The highest prescribing 10 per cent of practices issued them 78 per cent of the time. In some cases, some of those prescriptions will be necessary, for example, severe cases of tonsillitis, or sore throats in people with already weakened immune systems, cannot be allowed to fester.
Others may be back up prescriptions, given to patients with strict instructions only to get the drugs from the chemist if their symptoms do not improve within a few days. Many of those will not be picked up, and therefore make no contribution to antibiotic resistance. Studies often struggle to differentiate these from immediate prescriptions.

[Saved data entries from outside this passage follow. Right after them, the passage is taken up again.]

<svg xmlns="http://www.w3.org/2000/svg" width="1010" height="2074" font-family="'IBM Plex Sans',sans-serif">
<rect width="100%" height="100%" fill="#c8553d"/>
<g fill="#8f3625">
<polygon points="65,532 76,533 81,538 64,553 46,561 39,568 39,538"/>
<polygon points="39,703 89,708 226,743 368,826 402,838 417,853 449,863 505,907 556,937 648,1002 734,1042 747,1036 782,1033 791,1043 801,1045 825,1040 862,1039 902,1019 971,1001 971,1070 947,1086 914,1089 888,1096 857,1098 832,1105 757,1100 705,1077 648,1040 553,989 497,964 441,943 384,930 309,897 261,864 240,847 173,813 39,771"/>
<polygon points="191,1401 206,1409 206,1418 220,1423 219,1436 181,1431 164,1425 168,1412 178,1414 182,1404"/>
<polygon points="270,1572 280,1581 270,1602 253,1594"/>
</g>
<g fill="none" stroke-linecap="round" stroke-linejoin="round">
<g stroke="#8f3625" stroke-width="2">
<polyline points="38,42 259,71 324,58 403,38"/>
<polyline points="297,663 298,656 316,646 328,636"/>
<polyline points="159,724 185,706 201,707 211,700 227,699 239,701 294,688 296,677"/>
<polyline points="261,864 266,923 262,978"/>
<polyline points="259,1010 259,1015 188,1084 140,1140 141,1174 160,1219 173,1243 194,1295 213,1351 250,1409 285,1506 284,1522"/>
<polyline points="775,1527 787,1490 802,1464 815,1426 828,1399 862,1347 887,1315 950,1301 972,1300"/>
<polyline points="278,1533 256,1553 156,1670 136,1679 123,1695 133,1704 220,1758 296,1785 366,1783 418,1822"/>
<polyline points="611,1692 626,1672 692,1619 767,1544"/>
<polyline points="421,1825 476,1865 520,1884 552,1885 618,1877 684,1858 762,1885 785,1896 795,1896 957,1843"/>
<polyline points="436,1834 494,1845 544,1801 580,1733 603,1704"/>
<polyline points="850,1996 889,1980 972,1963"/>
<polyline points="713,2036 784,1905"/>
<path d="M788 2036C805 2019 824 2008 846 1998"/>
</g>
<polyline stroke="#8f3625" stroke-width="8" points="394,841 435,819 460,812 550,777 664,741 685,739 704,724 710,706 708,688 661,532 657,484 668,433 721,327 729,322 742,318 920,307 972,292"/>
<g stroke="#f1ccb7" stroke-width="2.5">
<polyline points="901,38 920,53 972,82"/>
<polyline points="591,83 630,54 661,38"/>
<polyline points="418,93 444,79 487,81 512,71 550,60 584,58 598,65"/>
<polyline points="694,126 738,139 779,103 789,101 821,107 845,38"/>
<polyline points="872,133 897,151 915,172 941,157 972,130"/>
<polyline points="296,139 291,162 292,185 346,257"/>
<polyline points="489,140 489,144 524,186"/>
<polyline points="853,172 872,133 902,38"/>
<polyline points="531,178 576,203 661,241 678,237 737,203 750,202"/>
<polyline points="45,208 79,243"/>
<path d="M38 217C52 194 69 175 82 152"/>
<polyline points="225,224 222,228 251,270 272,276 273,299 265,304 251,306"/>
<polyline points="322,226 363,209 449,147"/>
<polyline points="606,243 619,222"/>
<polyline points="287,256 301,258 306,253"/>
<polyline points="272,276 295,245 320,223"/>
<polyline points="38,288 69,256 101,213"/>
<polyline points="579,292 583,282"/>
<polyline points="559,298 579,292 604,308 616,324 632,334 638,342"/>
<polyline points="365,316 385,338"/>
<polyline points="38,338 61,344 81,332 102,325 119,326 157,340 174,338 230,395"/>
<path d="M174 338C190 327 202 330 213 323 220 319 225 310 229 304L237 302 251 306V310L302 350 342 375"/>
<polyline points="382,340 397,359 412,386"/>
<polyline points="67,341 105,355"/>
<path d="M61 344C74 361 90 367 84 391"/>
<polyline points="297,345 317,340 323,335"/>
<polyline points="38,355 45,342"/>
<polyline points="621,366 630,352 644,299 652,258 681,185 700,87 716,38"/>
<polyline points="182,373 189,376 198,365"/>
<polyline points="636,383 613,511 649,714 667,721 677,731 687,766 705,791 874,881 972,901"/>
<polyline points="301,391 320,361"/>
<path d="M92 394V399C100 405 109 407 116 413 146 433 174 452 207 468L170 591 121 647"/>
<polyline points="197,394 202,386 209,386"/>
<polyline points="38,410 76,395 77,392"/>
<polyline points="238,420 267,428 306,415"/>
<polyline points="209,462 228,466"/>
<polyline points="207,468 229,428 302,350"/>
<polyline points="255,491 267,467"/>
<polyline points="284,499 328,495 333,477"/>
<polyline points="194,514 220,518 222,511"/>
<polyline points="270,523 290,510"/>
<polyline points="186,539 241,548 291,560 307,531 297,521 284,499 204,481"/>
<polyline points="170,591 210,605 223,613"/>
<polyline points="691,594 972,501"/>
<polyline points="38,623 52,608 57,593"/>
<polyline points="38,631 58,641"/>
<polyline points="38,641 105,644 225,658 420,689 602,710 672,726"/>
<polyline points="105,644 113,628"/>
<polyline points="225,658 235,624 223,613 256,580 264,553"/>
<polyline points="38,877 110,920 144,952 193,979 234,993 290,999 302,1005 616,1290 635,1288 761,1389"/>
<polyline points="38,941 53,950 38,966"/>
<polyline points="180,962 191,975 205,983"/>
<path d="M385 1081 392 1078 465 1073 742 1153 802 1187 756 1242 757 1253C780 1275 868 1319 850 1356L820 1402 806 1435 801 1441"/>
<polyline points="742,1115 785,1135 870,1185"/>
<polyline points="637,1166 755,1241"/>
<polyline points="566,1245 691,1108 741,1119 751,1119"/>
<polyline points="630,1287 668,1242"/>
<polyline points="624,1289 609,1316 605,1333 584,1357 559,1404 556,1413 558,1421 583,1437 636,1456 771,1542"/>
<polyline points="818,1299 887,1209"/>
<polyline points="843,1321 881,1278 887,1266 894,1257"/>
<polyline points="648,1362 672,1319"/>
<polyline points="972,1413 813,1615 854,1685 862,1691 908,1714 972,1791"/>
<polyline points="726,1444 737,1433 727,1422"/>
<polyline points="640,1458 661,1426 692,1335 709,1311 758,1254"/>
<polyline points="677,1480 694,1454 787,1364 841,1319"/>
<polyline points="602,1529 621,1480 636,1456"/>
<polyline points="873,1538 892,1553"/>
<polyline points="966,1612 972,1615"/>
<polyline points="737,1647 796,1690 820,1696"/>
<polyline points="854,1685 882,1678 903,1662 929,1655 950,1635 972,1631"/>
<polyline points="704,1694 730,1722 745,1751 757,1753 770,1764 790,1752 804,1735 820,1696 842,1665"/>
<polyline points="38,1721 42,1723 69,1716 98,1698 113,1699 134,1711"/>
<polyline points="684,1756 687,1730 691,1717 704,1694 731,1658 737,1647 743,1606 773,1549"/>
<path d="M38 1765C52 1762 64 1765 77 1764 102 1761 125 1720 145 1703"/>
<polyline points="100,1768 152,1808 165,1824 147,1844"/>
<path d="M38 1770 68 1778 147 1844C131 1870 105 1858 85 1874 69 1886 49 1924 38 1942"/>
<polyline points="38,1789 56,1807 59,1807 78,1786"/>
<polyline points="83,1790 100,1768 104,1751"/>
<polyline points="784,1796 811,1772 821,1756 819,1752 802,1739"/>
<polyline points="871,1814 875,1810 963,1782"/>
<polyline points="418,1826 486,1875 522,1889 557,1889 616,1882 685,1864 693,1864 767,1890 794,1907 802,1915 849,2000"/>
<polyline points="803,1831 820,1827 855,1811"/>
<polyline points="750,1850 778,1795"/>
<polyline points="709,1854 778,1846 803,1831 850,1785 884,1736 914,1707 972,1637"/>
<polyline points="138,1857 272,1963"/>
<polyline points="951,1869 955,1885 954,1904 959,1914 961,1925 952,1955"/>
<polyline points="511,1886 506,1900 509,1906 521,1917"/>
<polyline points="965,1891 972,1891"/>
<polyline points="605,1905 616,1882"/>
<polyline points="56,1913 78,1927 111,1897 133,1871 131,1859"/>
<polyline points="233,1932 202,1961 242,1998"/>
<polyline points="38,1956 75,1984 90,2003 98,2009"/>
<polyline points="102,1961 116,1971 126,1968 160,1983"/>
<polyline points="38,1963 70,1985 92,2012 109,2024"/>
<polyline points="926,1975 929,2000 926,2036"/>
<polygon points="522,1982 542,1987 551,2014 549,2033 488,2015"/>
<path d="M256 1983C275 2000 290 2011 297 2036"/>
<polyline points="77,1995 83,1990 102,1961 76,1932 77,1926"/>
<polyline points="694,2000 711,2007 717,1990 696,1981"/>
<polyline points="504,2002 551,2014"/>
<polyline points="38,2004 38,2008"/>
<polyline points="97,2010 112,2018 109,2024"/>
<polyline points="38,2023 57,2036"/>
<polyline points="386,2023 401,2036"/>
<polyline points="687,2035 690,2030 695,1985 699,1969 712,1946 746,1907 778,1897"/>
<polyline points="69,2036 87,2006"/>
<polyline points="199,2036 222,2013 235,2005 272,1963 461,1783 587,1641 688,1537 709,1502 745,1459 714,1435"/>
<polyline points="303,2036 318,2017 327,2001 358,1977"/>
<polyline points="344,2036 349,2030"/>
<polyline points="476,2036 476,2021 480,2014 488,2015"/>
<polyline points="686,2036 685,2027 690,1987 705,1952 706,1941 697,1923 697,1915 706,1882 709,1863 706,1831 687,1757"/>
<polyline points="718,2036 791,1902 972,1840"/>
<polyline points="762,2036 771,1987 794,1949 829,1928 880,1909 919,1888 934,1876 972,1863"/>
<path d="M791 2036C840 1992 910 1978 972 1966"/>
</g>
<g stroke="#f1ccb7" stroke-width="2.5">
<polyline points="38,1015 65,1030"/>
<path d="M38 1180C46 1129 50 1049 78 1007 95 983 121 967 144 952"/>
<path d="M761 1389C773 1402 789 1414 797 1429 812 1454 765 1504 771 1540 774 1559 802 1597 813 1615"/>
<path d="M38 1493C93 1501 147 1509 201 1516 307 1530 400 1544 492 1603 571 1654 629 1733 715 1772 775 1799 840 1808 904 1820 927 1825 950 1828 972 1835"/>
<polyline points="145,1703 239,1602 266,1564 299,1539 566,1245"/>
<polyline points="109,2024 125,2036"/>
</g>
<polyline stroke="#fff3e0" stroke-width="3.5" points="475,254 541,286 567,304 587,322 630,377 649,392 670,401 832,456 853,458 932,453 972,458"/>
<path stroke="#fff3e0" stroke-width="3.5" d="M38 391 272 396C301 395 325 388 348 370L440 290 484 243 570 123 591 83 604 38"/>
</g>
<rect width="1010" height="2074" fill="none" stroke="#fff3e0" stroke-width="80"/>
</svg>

However, there is evidence that some doctors feel bullied by patients who want antibiotics and will not take no for an answer. Others feel as if they have to give patients some form of treatment, and offer antibiotics if the alternative would be to do nothing.
The government wants to halve inappropriate prescriptions of antibiotics by 2020 — and official figures show a 13 per cent reduction in GP antibiotic prescriptions between 2012 and 2016. While the new Nice guidelines are not binding on doctors, they are likely to help reduce prescriptions for sore throat — if only by giving doctors something firm to point at when faced with an irate patient.